(Text section)
# For those that had never bathed a puppy ...



## nekkidfish (Aug 25, 2009)

I have ever only had rescues, and they were much bigger dogs than Maltese. When I'd bath them, it was in the back yard with a hose.

I have been reading the grooming forum for over 2 hours, and the thought of bathing my new baby freaks me out a little. :smheat: 

Maybe to start out I'll brush him every day, and take him to a groomer every two weeks? Wonder what that costs?

If I get one of those little grooming tables, can I just blow and brush using a regular blow dryer? I do have one with a diffuser, with a low heat setting.

I need to take a break from reading here ... I'm on Maltese information overload.  

HUGz! Jules


----------



## Harley & Dakotas Mum (Jun 11, 2005)
(End Text section)
(Source data)
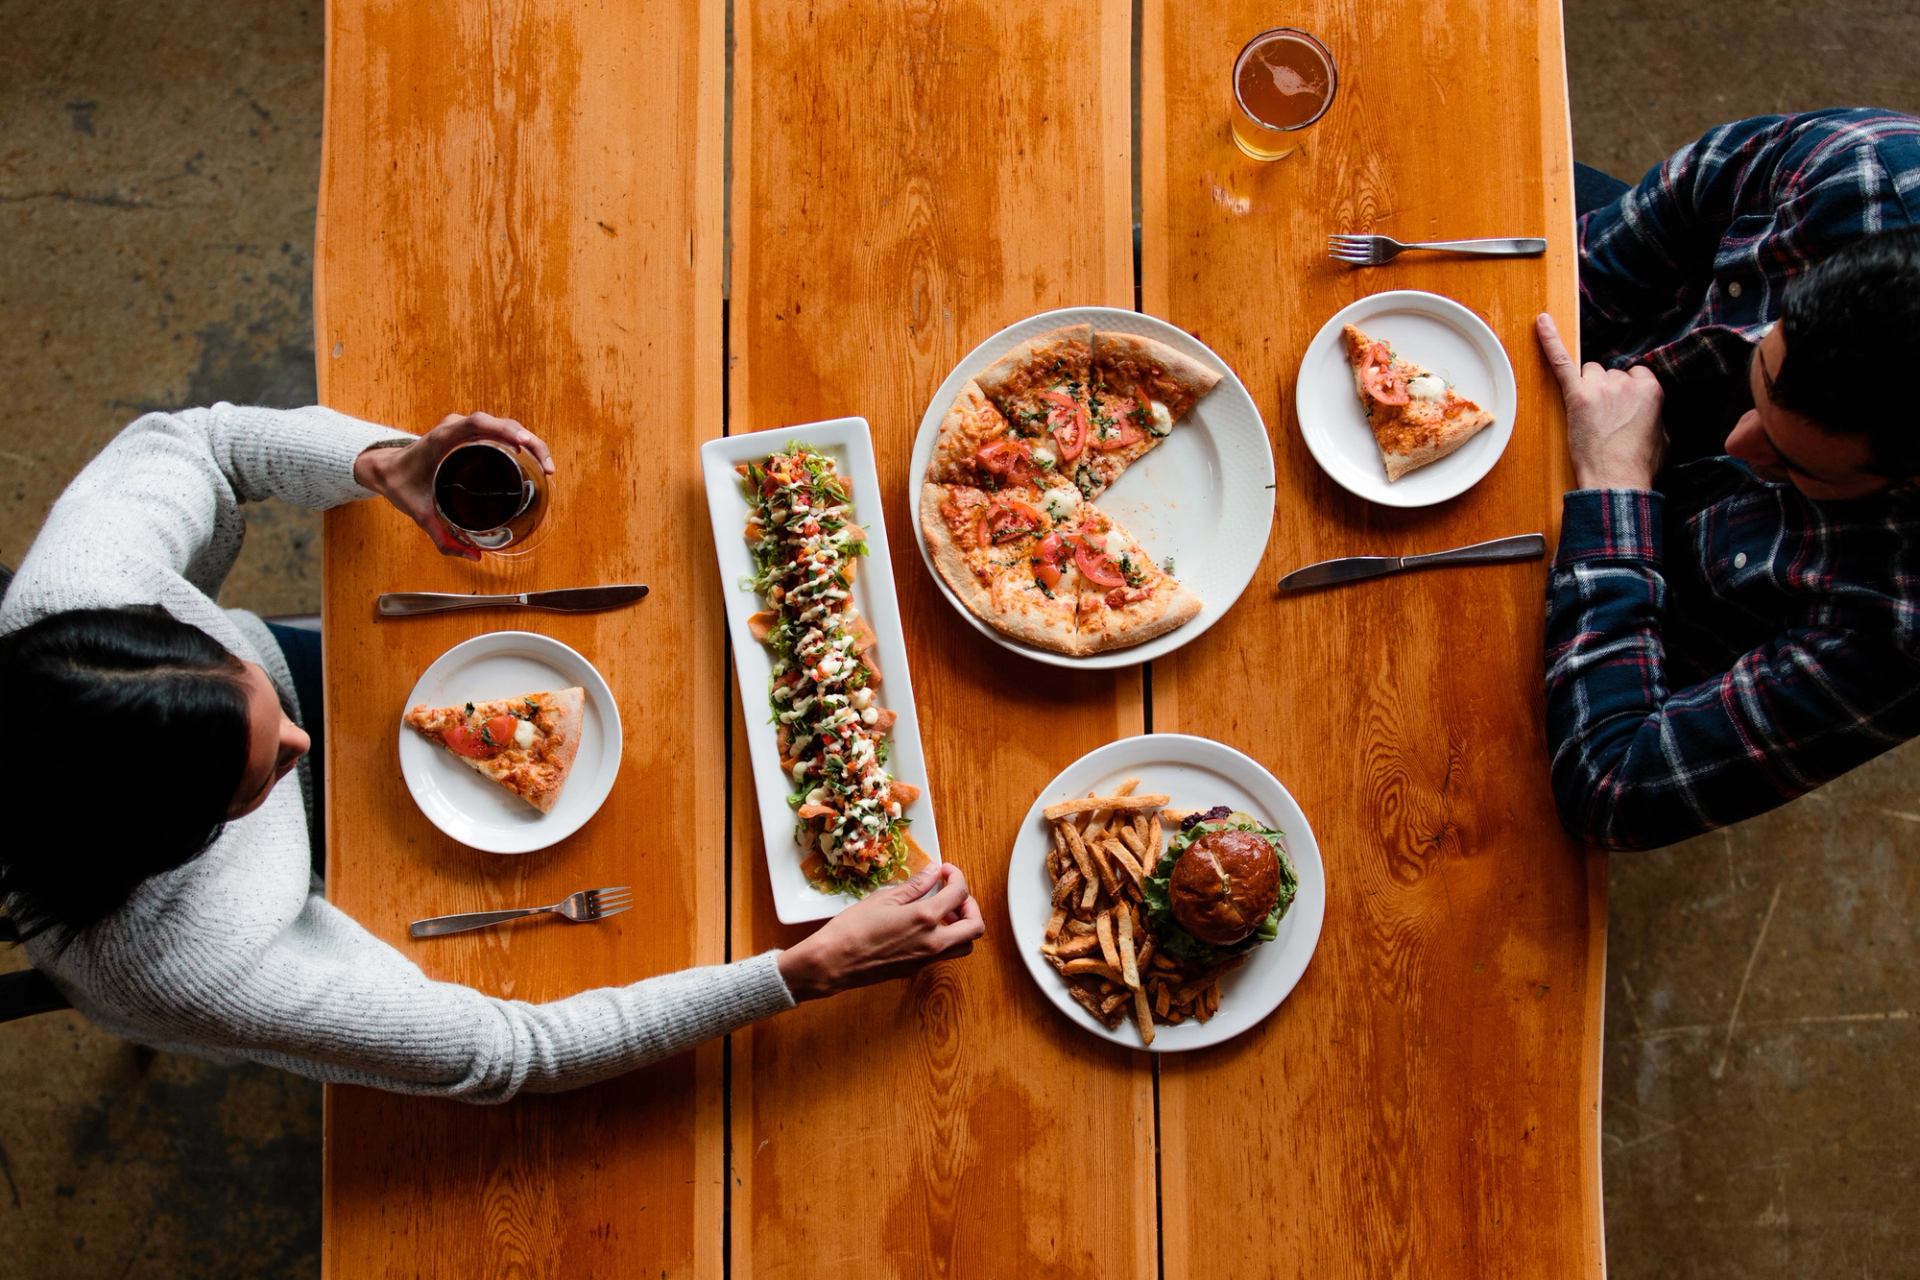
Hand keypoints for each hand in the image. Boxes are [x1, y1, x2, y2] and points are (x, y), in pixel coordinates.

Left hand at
(End Source data)
_Work order 1_.
Answer these questions about the forum post on bathing a puppy, each in one line:
(a) Where and with what did the writer bathe earlier dogs?
(b) How long has the writer been reading the grooming forum?
(c) What features does the writer's blow dryer have?
_Work order 2_.
Reproduce the part of the forum post on bathing a puppy that starts with "If I get one" and goes on through "low heat setting.".

_Expected answer 1_.
(a) In the back yard with a hose.
(b) Over 2 hours.
(c) A diffuser and a low heat setting.

_Expected answer 2_.
If I get one of those little grooming tables, can I just blow and brush using a regular blow dryer? I do have one with a diffuser, with a low heat setting.